====== INFORMATION PROVIDED ======
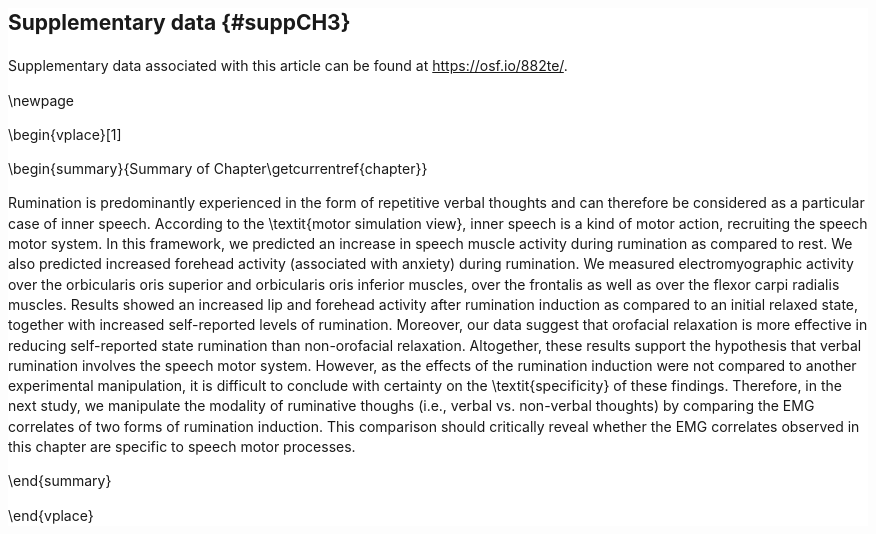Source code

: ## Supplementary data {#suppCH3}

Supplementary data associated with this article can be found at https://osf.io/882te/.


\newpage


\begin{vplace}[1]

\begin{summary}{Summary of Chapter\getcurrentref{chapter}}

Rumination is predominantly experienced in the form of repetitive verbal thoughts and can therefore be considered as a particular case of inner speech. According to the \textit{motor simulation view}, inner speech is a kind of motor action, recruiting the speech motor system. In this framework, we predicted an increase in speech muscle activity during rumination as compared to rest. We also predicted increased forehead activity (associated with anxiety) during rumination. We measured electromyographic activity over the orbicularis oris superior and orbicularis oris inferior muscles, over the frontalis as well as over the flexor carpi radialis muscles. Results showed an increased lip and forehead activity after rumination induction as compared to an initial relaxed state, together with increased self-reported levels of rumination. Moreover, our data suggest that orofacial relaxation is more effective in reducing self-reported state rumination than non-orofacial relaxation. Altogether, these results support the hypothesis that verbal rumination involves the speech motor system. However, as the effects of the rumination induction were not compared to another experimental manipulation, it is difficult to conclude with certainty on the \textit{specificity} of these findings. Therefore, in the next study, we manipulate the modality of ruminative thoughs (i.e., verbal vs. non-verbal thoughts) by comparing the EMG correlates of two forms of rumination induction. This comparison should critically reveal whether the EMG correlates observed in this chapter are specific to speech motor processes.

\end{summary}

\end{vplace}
======
====== INFORMATION PROVIDED ======
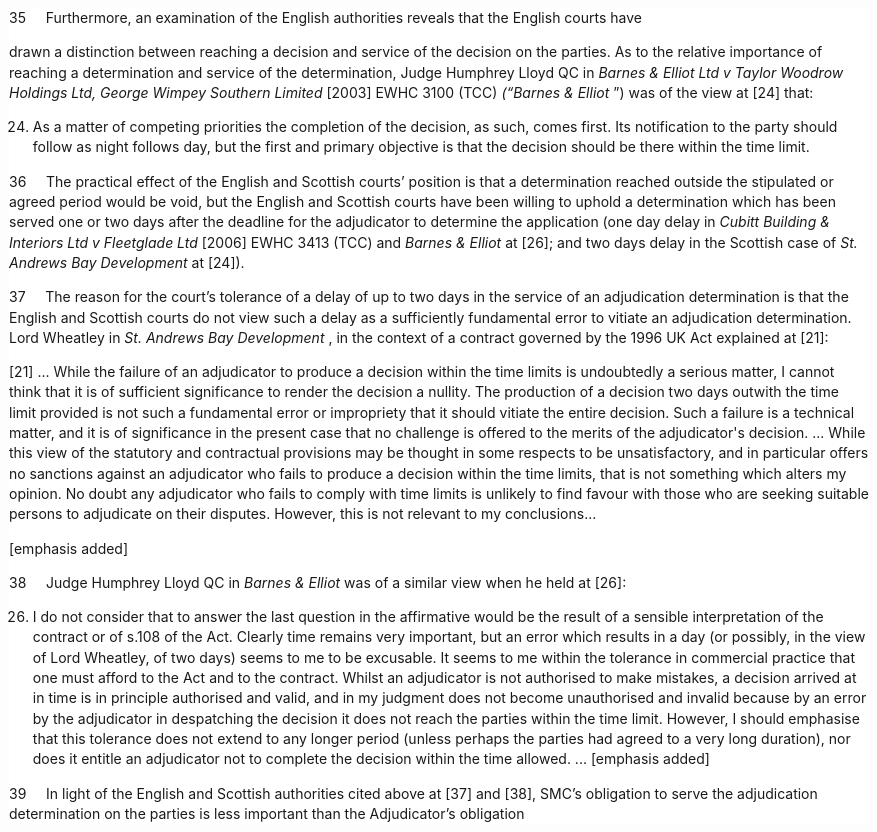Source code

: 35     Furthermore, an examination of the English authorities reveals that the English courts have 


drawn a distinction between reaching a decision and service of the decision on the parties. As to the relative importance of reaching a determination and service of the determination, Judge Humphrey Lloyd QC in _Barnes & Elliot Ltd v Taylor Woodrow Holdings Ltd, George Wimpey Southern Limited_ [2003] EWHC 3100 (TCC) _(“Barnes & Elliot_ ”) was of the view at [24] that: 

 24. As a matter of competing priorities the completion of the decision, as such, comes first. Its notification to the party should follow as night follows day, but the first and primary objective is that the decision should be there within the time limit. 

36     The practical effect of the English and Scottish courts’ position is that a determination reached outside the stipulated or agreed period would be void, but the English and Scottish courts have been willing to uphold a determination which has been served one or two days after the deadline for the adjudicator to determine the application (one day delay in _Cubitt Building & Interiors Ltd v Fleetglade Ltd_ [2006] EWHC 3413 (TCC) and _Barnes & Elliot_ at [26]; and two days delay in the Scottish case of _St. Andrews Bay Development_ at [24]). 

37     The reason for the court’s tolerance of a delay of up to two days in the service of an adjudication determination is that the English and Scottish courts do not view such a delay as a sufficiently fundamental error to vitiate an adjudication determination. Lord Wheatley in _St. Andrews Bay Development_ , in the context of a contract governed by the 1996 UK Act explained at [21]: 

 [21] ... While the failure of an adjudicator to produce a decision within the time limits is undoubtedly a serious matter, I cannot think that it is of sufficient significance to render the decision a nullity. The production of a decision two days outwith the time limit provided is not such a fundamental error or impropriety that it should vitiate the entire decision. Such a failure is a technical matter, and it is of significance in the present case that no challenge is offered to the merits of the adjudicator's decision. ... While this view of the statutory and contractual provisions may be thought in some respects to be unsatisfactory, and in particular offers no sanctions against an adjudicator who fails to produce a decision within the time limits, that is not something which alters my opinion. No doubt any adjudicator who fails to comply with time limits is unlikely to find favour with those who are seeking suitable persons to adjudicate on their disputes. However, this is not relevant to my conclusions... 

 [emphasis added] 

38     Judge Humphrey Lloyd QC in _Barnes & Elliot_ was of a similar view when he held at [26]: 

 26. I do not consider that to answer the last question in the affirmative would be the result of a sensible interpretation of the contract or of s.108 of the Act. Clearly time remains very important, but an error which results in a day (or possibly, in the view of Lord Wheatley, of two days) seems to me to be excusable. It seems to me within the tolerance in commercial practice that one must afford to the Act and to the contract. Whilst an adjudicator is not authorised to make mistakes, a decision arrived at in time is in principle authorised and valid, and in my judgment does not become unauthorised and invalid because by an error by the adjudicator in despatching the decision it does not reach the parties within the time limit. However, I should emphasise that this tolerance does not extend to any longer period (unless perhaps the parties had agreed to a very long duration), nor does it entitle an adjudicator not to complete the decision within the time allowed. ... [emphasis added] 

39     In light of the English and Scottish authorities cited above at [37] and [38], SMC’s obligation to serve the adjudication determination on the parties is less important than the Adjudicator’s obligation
======
EXERCISE DIRECTIONS>
Return a word-for-word copy of the lines above from the one holding "36     The practical effect" through the one holding "37     The reason for", with both of them included and nothing besides.

SOLUTION FOR THIS TASK>
36     The practical effect of the English and Scottish courts’ position is that a determination reached outside the stipulated or agreed period would be void, but the English and Scottish courts have been willing to uphold a determination which has been served one or two days after the deadline for the adjudicator to determine the application (one day delay in _Cubitt Building & Interiors Ltd v Fleetglade Ltd_ [2006] EWHC 3413 (TCC) and _Barnes & Elliot_ at [26]; and two days delay in the Scottish case of _St. Andrews Bay Development_ at [24]). 

37     The reason for the court’s tolerance of a delay of up to two days in the service of an adjudication determination is that the English and Scottish courts do not view such a delay as a sufficiently fundamental error to vitiate an adjudication determination. Lord Wheatley in _St. Andrews Bay Development_ , in the context of a contract governed by the 1996 UK Act explained at [21]: 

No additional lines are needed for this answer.